Now, after many years, I saw it first quietly by moonlight
after watching the sunset from the summit of the great pylon. That was a
pageant worth more than the Khedive's.
I was in the air; had something of the released feeling I have often
known upon the tower of Biskra, looking out toward evening to the Sahara
spaces. But here I was not confronted with an immensity of nature, but
with a gleaming river and an immensity of man. Beneath me was the native
village, in the heart of daylight dusty and unkempt, but now becoming
charged with velvety beauty, with the soft and heavy mystery that at
evening is born among great palm-trees. Along the path that led from
it, coming toward the avenue of sphinxes with ram's-heads that watch for
ever before the temple door, a great white camel stepped, its rider a
tiny child with a close, white cap upon his head.
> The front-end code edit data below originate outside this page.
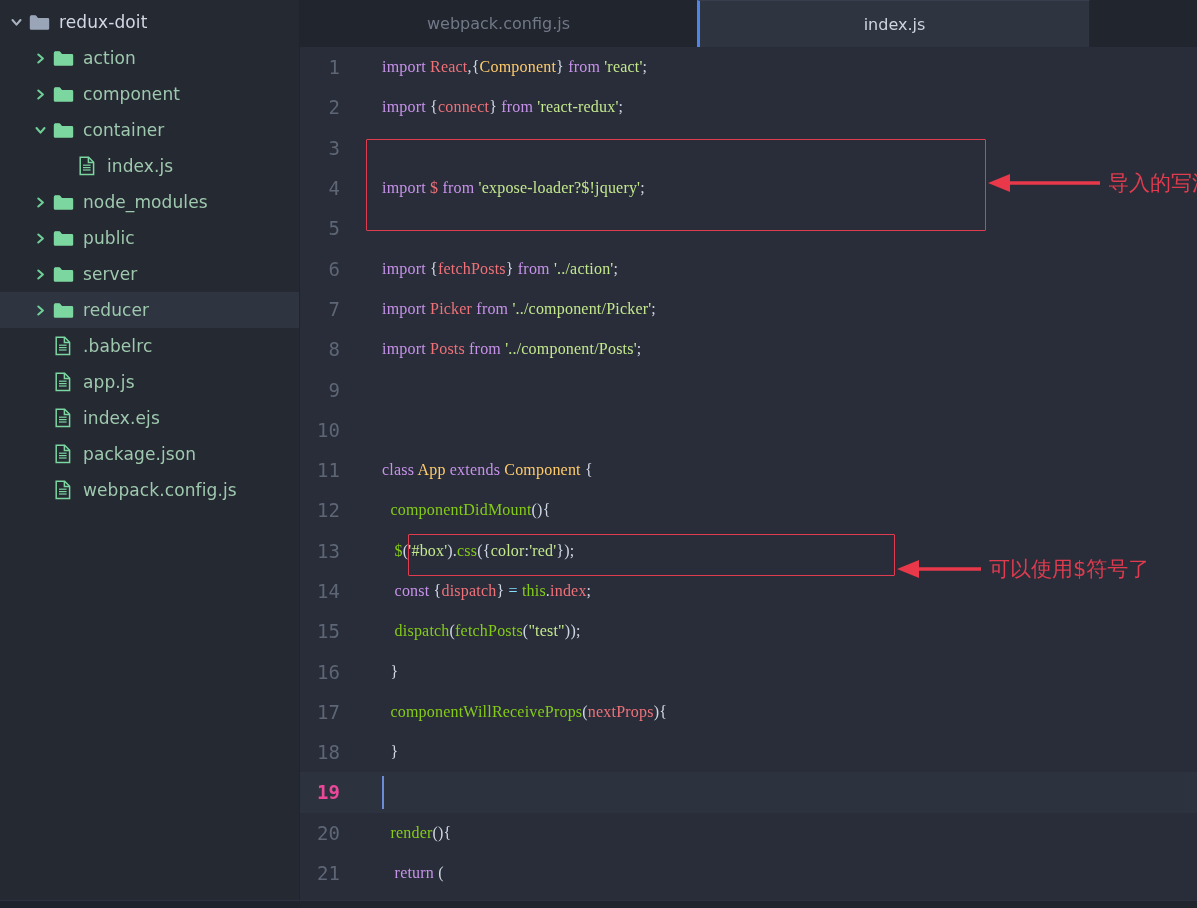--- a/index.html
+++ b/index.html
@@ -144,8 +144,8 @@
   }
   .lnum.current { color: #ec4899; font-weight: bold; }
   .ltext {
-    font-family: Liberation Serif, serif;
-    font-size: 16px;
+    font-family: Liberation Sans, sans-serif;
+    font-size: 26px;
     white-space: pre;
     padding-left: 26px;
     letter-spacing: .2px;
The child was singing
to the glory of the sunset, or was it to the glory of Amun, "the hidden
one," once the local god of Thebes, to whom the grandest temple in
the world was dedicated? I listen to the childish, quavering voice,
twittering almost like a bird, and one word alone came up to me--the
word one hears in Egypt from all the lips that speak and sing: from the
Nubians round their fires at night, from the little boatmen of the lower
reaches of the Nile, from the Bedouins of the desert, and the donkey
boys of the villages, from the sheikh who reads one's future in water
spilt on a plate, and the Bisharin with buttered curls who runs to sell
one beads from his tent among the sand-dunes.